Texas was a great place to get educated, no doubt. As a wannabe geologist, it made sense to study in Texas and the state universities offered a solid education in that field. It was a big move for a French Canadian and meant leaving a budding fencing career (a good move since a fencing instructor is not in very high demand). And I met Dr. Fred Fifer, my graduate department chair who probably does not realize the extent of his influence on me, even to my passion of creating rich media to engage eLearners. His focus was that every learner is worth reaching and that instructors need techniques that are within their reach.
This means solutions that are either free or very inexpensive. He had developed a “green box” of easy to assemble goodies that would allow even the poorest school districts to prerform meaningful and engaging science experiments. His equipment consisted of string, pennies, old prescription bottle, film canisters (back in the pre-digital days), and so on.
I’d like to think that my approach would do him proud as I use those tools that are typically free and easily available. Whether it’s Moviemaker or iMovie (both free and already installed) or free tool like WavePad and Second Life.
Free? Second Life? Well it can be and yes, it does make it easier if you have land, but you can do land one week at a time for a few dollars if need be. Or you can find people, like me, that offer a sandbox type space, and temporary land for projects.
See you at the end of the month, or maybe on the gulf coast of Texas in April, can’t wait to get some real TexMex and be among some of the nicest people you’ll ever meet!
Hook ‘em Horns!
Not only fast, cheap, and effective, but real skills that you can add to your resume.
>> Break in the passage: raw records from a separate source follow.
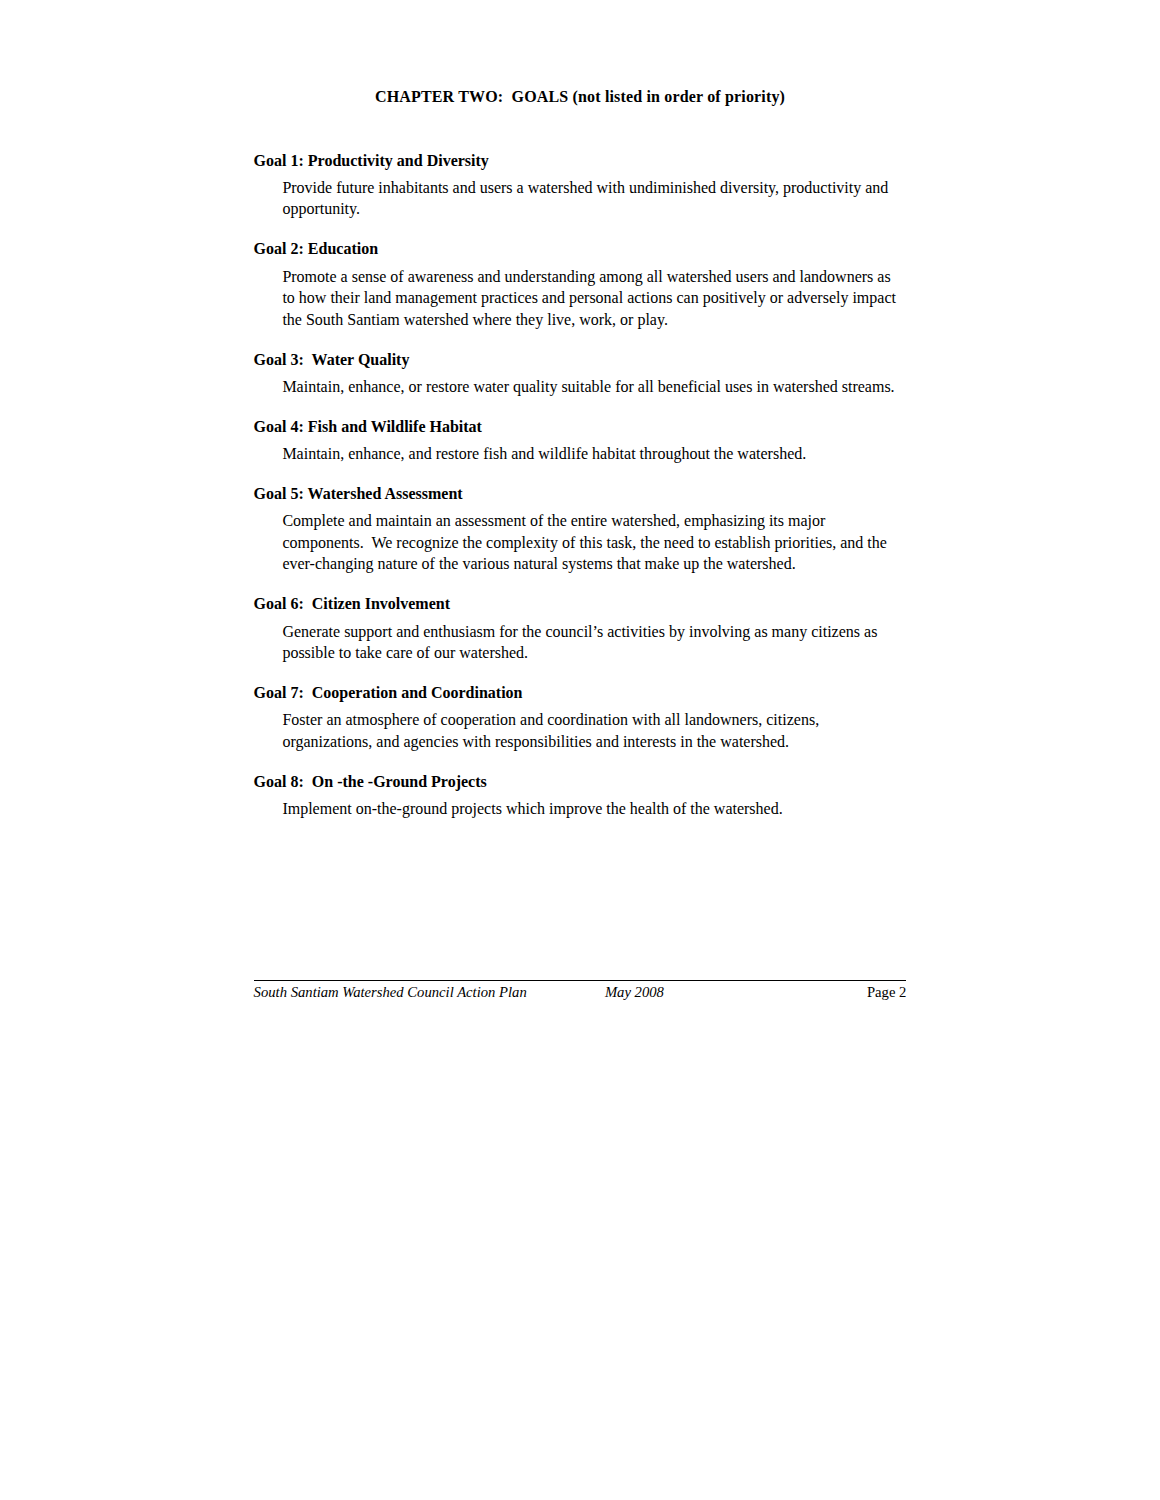CHAPTER TWO: GOALS (not listed in order of priority)
Goal 1: Productivity and Diversity
Provide future inhabitants and users a watershed with undiminished diversity, productivity and opportunity.
Goal 2: Education
Promote a sense of awareness and understanding among all watershed users and landowners as to how their land management practices and personal actions can positively or adversely impact the South Santiam watershed where they live, work, or play.
Goal 3: Water Quality
Maintain, enhance, or restore water quality suitable for all beneficial uses in watershed streams.
Goal 4: Fish and Wildlife Habitat
Maintain, enhance, and restore fish and wildlife habitat throughout the watershed.
Goal 5: Watershed Assessment
Complete and maintain an assessment of the entire watershed, emphasizing its major components. We recognize the complexity of this task, the need to establish priorities, and the ever-changing nature of the various natural systems that make up the watershed.
Goal 6: Citizen Involvement
Generate support and enthusiasm for the council’s activities by involving as many citizens as possible to take care of our watershed.
Goal 7: Cooperation and Coordination
Foster an atmosphere of cooperation and coordination with all landowners, citizens, organizations, and agencies with responsibilities and interests in the watershed.
Goal 8: On -the -Ground Projects
Implement on-the-ground projects which improve the health of the watershed.
South Santiam Watershed Council Action Plan May 2008 Page 2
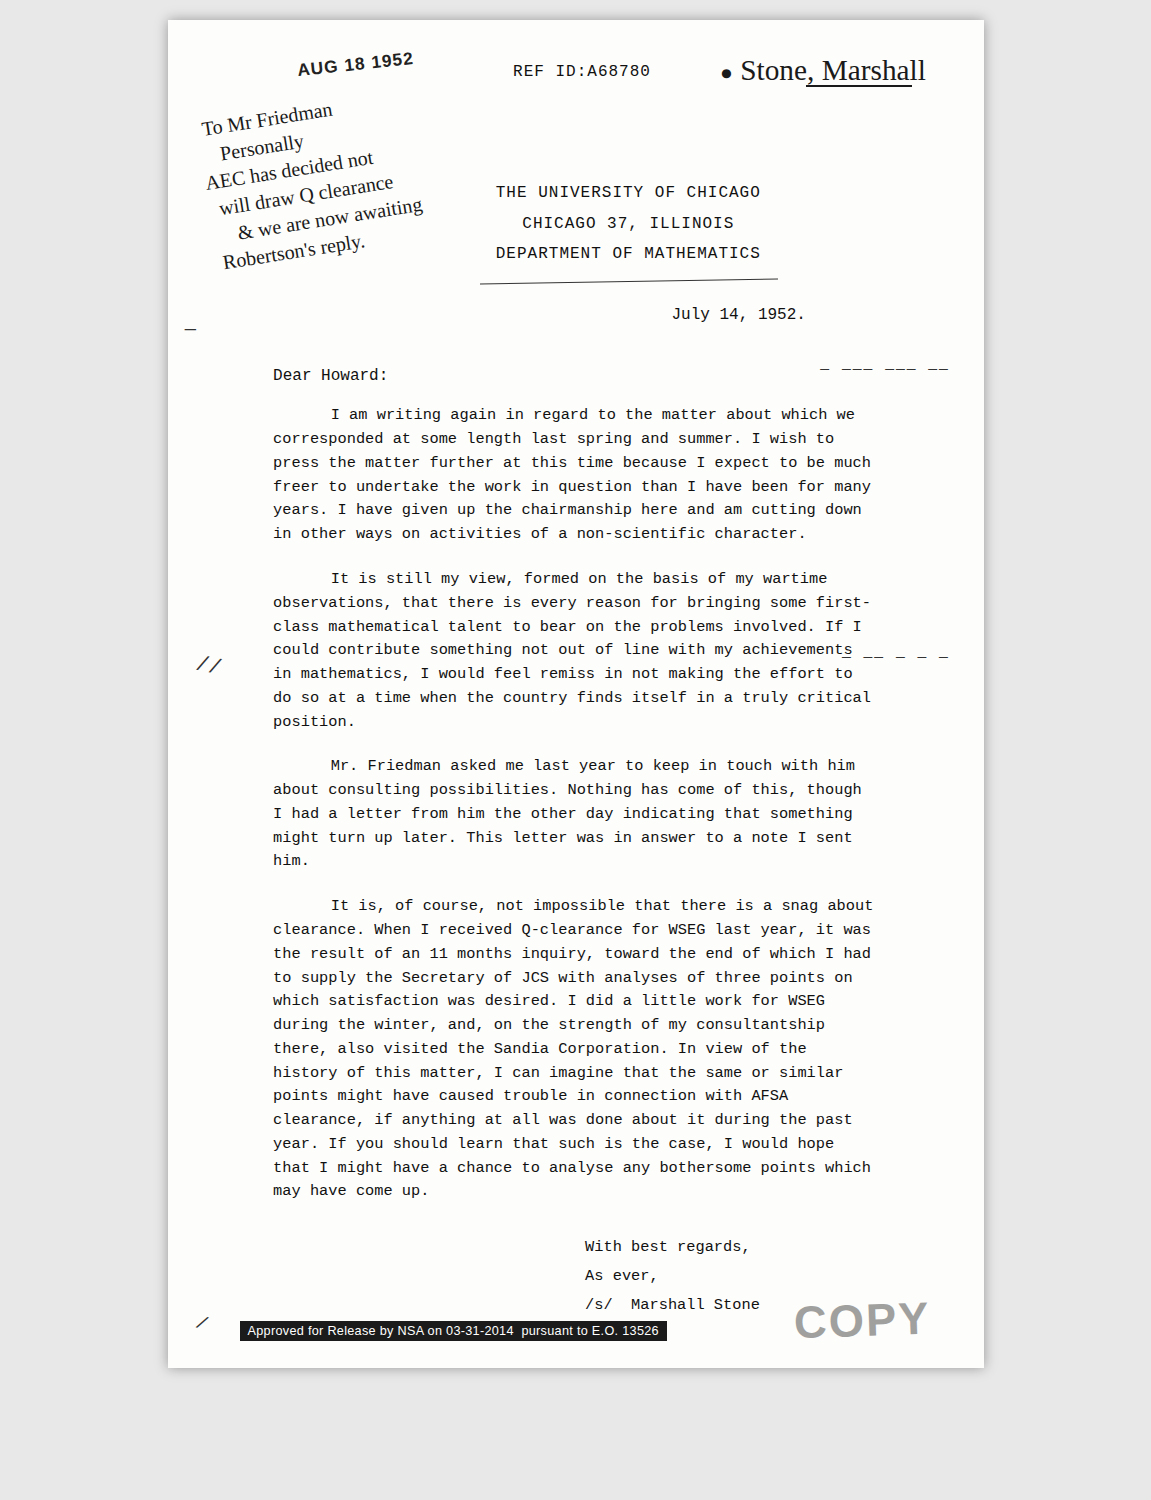AUG 18 1952
REF ID:A68780
● Stone, Marshall
To Mr Friedman
Personally
AEC has decided not
will draw Q clearance
& we are now awaiting
Robertson's reply.
THE UNIVERSITY OF CHICAGO
CHICAGO 37, ILLINOIS
DEPARTMENT OF MATHEMATICS
July 14, 1952.
Dear Howard:
I am writing again in regard to the matter about which we corresponded at some length last spring and summer. I wish to press the matter further at this time because I expect to be much freer to undertake the work in question than I have been for many years. I have given up the chairmanship here and am cutting down in other ways on activities of a non-scientific character.
It is still my view, formed on the basis of my wartime observations, that there is every reason for bringing some first-class mathematical talent to bear on the problems involved. If I could contribute something not out of line with my achievements in mathematics, I would feel remiss in not making the effort to do so at a time when the country finds itself in a truly critical position.
Mr. Friedman asked me last year to keep in touch with him about consulting possibilities. Nothing has come of this, though I had a letter from him the other day indicating that something might turn up later. This letter was in answer to a note I sent him.
It is, of course, not impossible that there is a snag about clearance. When I received Q-clearance for WSEG last year, it was the result of an 11 months inquiry, toward the end of which I had to supply the Secretary of JCS with analyses of three points on which satisfaction was desired. I did a little work for WSEG during the winter, and, on the strength of my consultantship there, also visited the Sandia Corporation. In view of the history of this matter, I can imagine that the same or similar points might have caused trouble in connection with AFSA clearance, if anything at all was done about it during the past year. If you should learn that such is the case, I would hope that I might have a chance to analyse any bothersome points which may have come up.
With best regards,
As ever,
/s/ Marshall Stone
—
— ——— ——— ——
— —— — — —
//
/
Approved for Release by NSA on 03-31-2014 pursuant to E.O. 13526
COPY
Whether you are secure or a freelancer; you still need to push and add to your resume.
And maybe add a video of yourself (avatar anyway) to your portfolio? Why not? Learn how with my session on Second Life.
If Microsoft hired some senior VP based on their high level in World of Warcraft, who knows what may happen if you display your new found skills online?
Don’t have your own URL. Who needs one today (frankly, I love my URL – it ties to my grad degree – but I have all but given up on it’s email because of the incredible amount of spam one accumulates after 8 years and 20 other websites along the way).
Get a free blog site, create your own Ning network, or use visualCV. Lots of excellent alternatives that are just as valid (imo). So attend some sessions if you can, it’s a great way to network too!